_Problem requirements_
Pick up the column on mammography screening in women in their 40s right after its final sentence, and keep writing it.
Selected passage section start
Preventive Medicine Column

Dr. David L. Katz

You might expect that a new study out of Sweden, in roughly a million women, suggesting a 26% mortality reduction with routine mammography in women in their 40s, would resolve long-standing controversy about the practice.  But even with these new data, routine mammograms before 50 are, in essence, a 50/50 proposition; a toss-up.  Let’s take a look at both sides of this flip-of-the-coin, and see which way it faces for you.

First, some context for the new study.  Approximately a year ago, the United States Preventive Services Task Force examined all of the evidence then available, and reached the controversial conclusion that routine breast cancer screening should begin at 50, not 40.

This recommendation- from a group that directly influences national policy- did not refute that mammography before age 50 can save lives- everyone knows it can, and has.  It simply compared the potential individual benefit to the costs borne by the whole population.

What costs?  You might think dollars- but that issue was not even considered by the Task Force, which should relieve anyone who thinks their recommendation carried the taint of “rationing.”  Not so; economic analysis is conducted separately from the Task Force evidence reviews.

The relevant costs were tallied as harms, and missed benefits.  In terms of missed benefits, mammograms are harder to interpret in pre-menopausal women- because of breast density- and breast cancer, when it does occur before menopause, often progresses faster than it does later in life.  The result is that even with screening, a significant proportion of pre-menopausal breast cancers will elude detection until they are somewhat advanced.

As for harms, we have long known that for every breast cancer found in women under 50, well over ten times as many women will have false positive results.  Quite a few of these women will have biopsies.  There are, of course, potential complications of the biopsies.  In addition, the scar tissue left behind makes future mammograms harder still to interpret, increasing the risks of missing a cancer when there actually is one.  And though small, the dose of radiation from routine mammograms can actually contribute, slightly, to breast cancer risk over time.
Selected passage section end
Data extract section start
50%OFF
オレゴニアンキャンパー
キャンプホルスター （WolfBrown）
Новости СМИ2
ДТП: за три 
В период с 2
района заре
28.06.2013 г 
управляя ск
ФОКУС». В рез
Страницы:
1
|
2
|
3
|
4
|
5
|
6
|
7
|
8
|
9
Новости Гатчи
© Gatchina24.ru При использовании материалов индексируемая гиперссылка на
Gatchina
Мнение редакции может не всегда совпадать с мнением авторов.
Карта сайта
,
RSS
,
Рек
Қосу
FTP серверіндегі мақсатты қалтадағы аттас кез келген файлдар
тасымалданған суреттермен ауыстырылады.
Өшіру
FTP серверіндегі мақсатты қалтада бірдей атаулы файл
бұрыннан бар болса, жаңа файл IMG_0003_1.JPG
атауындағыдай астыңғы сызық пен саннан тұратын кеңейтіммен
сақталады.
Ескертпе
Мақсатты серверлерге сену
Data extract section end
Data extract section start
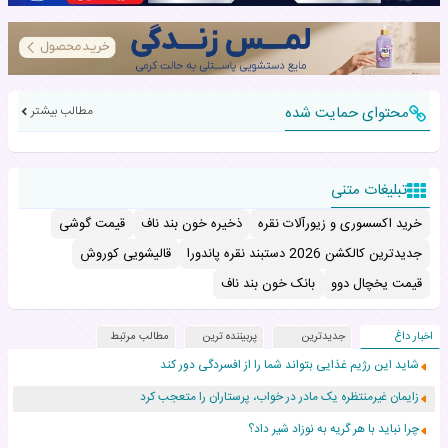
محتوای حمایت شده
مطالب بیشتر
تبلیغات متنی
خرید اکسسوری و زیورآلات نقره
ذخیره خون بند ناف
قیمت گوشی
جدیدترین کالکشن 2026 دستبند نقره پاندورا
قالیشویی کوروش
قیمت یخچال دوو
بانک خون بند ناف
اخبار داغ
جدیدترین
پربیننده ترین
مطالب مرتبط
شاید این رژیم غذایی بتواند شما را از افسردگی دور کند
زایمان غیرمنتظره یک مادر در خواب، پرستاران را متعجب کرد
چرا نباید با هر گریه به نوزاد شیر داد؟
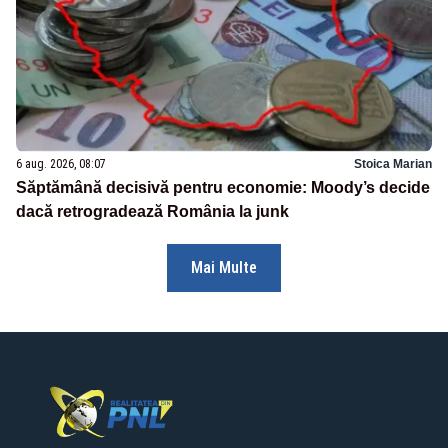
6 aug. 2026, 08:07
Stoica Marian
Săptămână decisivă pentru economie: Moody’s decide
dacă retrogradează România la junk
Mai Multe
Data extract section end
Data extract section start
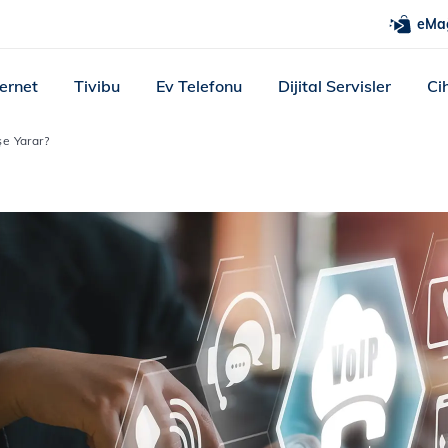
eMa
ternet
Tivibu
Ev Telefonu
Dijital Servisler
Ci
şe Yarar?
Data extract section end
_The answer_
The new study, which ostensibly revisits the controversy, certainly seems compelling at first, as much for its size as its findings.  Researchers took advantage of a natural experiment in Sweden: some counties offered mammograms routinely over a 20-year span, others did not.  Populations were compared among the counties, and mortality was 26% less overall in those counties that screened.

But the study limitations become pretty salient on closer scrutiny.  First, you should immediately think to ask: 26% lower than what?  There were roughly 1200 breast cancer deaths in a half-million women followed for a decade or more without screening; and just over 800 deaths in a comparable group that was screened.   Well over 1,000 women under 40 needed to be screened for ten years before screening saved one life.

Second, the Swedish study reported the mortality benefit of screening, but did not look at its harms.  We must presume the usual high volume of false positive tests and biopsies.

Third, we don’t know from the Swedish study what else may have differed between counties that did and counties that didn’t screen.  Maybe those that did screen also provided better care- and the apparent survival benefit was more about treatment than screening.  Maybe the populations differed in other important ways.  And lastly, even with screening, 74% of the breast cancer deaths that would have occurred without it, occurred anyway.

The official recommendation in the US before this study was neither for, nor against, routine mammography in women under 40; rather, it was for individualized decision making because the risk/benefit trade-off is still like calling a coin toss.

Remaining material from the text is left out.